## [PASSAGE PROVIDED]
Annie's Attic has some wonderful patterns that you can buy Google it and look.


----------



## samlilypepper (May 17, 2011)

PCTools is the program I use... tried free ones but they are not as comprehensive. Now I pay and have not had one infection since. In future, I will pay - it's so worth it.


----------



## spiritwalker (Jun 15, 2011)

My family uses a number of free patterns. We are all knitters and crocheters. We do a lot of charity crafts such as chemo caps,
scarves,mittens,and hats. Premie outfits,afghans and more.
I don't believe in buying patterns. Its easy enough to design your own. I was taught this as a child. We share our family patterns with those in our church and craft circles. They also
share theirs in the same manner.


----------



## ert (May 9, 2011)

karen27 said:


> I got bad viruses frm clicking on to links to free knitting patterns. Had to have comp formated. Had microsoft security essentials & malwarebytes installed!What security do others reccomend? Free if possible.


I have Trend Micro Titanium and haven't had any problems so far with any of the free pattern sites. If I do go somewhere I shouldn't Trend warns me that it is a bad page and I back out. It also blocks anything it considers suspicious. I use free patterns all the time.


----------



## TexasT (Apr 27, 2011)

My favorite are ravlry.com, and lion brand


----------



## lpeni (May 9, 2011)

Knitnstitchsue said:


> karen27 said:
> 
> 
> > I got bad viruses frm clicking on to links to free knitting patterns. Had to have comp formated. Had microsoft security essentials & malwarebytes installed!What security do others reccomend? Free if possible.
> ...


I use AVG also. It does a good job and was recommended by an IT guy.


----------



## 14583 (Mar 31, 2011)

I use free patterns most of the time. I know how to change gage and yarn for crochet or knit. Most of the patterns for sale will be free if you wait a few months.

VR in TX


----------



## Wynn11 (Jul 20, 2011)

I use them all the time. I just google!


----------



## wilbo (Feb 16, 2011)

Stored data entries
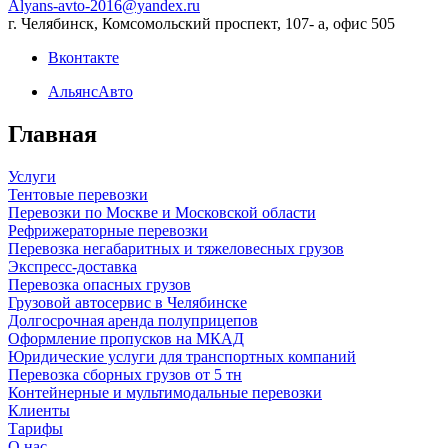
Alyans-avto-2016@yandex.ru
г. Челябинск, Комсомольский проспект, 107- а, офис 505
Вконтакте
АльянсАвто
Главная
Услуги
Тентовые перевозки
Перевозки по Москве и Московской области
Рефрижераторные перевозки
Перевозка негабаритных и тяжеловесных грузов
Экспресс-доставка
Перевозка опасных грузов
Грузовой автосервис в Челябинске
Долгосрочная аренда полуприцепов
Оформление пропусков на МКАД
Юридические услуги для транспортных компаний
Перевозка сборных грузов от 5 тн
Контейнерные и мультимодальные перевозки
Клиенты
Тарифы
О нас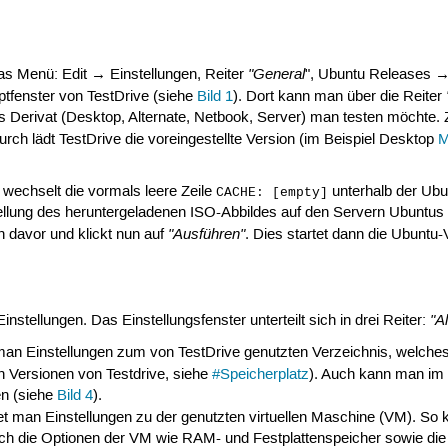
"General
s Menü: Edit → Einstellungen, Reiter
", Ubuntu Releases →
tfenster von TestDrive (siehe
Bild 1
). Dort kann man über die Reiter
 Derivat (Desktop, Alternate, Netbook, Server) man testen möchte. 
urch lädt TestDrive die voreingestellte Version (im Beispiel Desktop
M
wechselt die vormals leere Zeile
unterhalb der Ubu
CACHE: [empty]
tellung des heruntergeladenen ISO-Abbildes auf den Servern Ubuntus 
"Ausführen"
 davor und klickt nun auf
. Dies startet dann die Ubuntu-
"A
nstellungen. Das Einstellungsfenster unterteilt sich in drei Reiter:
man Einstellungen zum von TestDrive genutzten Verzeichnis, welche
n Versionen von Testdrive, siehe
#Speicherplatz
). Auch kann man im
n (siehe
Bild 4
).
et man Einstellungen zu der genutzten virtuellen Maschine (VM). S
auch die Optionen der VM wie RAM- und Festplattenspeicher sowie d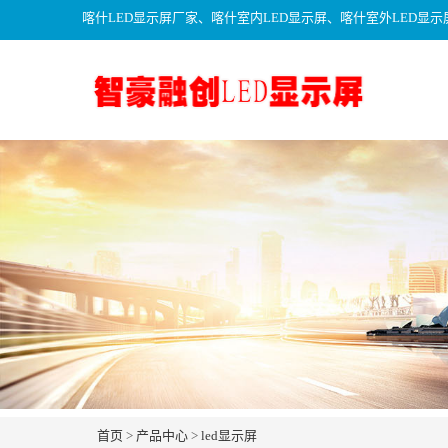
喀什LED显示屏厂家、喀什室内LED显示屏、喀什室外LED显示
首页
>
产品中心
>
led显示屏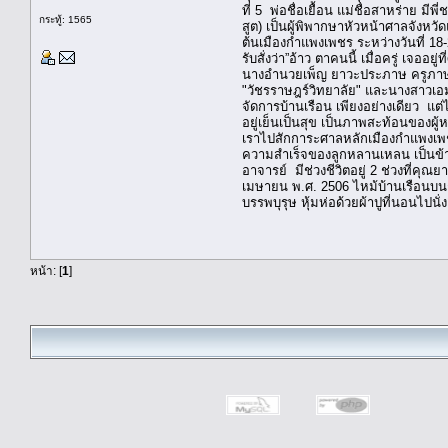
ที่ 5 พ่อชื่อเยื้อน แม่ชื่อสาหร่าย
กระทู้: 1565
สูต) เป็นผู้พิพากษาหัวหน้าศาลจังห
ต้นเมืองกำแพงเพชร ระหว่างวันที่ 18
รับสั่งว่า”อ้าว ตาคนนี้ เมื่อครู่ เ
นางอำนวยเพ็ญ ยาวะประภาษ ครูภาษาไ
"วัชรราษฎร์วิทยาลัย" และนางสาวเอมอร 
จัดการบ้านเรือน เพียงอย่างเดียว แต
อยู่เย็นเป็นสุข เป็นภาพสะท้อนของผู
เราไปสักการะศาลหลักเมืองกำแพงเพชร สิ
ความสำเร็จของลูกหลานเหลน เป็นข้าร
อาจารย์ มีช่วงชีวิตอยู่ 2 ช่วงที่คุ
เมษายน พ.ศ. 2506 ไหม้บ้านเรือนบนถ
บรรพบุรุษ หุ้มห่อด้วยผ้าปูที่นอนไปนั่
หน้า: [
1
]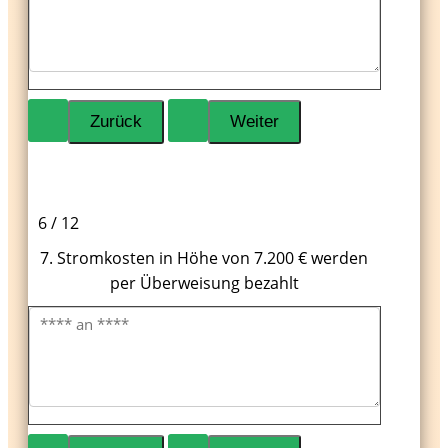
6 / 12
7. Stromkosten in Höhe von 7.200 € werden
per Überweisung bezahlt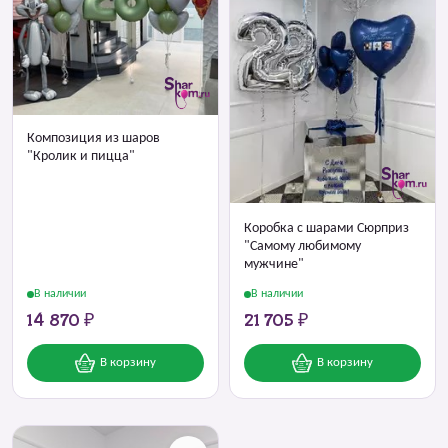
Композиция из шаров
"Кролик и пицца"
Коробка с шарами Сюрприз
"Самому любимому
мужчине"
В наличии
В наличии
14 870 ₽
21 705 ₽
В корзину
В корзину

## [EXERCISES]
1. In the forum thread about free knitting patterns, why does samlilypepper now pay for PCTools? Answer in one to three sentences.
2. According to the forum thread about free knitting patterns, who recommended AVG to lpeni?
3. Extend the forum thread about free knitting patterns by writing the post that follows its last line.
None of these entries is needed for what follows.

## [RESPONSES TO THE TASKS]
1. Samlilypepper tried free programs but found them less comprehensive than PCTools. Since paying for it, samlilypepper has not had a single infection and considers the cost worth it.

2. An IT guy recommended it.

3.
Ravelry, Knitting Pattern Central, Garn Studio, & Patons.


----------



## edgemanak (May 17, 2011)

I have printed out thousands of free patterns from the internet from various sites.

Seldom buy one. No computer problems but I do have strong security on my computer.


----------



## KraftyAnne (Jun 4, 2011)

I use Ravelry all the time for Free patterns. you can see what different types of yarns look like all made up.


----------



## niblet007 (Mar 7, 2011)

I use most of the sites mentioned and have a substantial library of patterns. I have never run into any problems downloading them and then I save mine in pdf format. As far as an antivirus program, I use Norton. It's worth the money, about $50 a year.


----------



## Sarah KW (Mar 31, 2011)

I use the library as my "free" source along with several websites. I have always paid for protection software for the computer, Geek Squad has saved me twice so to me it was worth the extra cost.


----------



## Dstan (Aug 11, 2011)

I use them all the time... they don't always work quite right. But, almost always I can figure out what went wrong )


----------



## harmony27 (Jul 29, 2011)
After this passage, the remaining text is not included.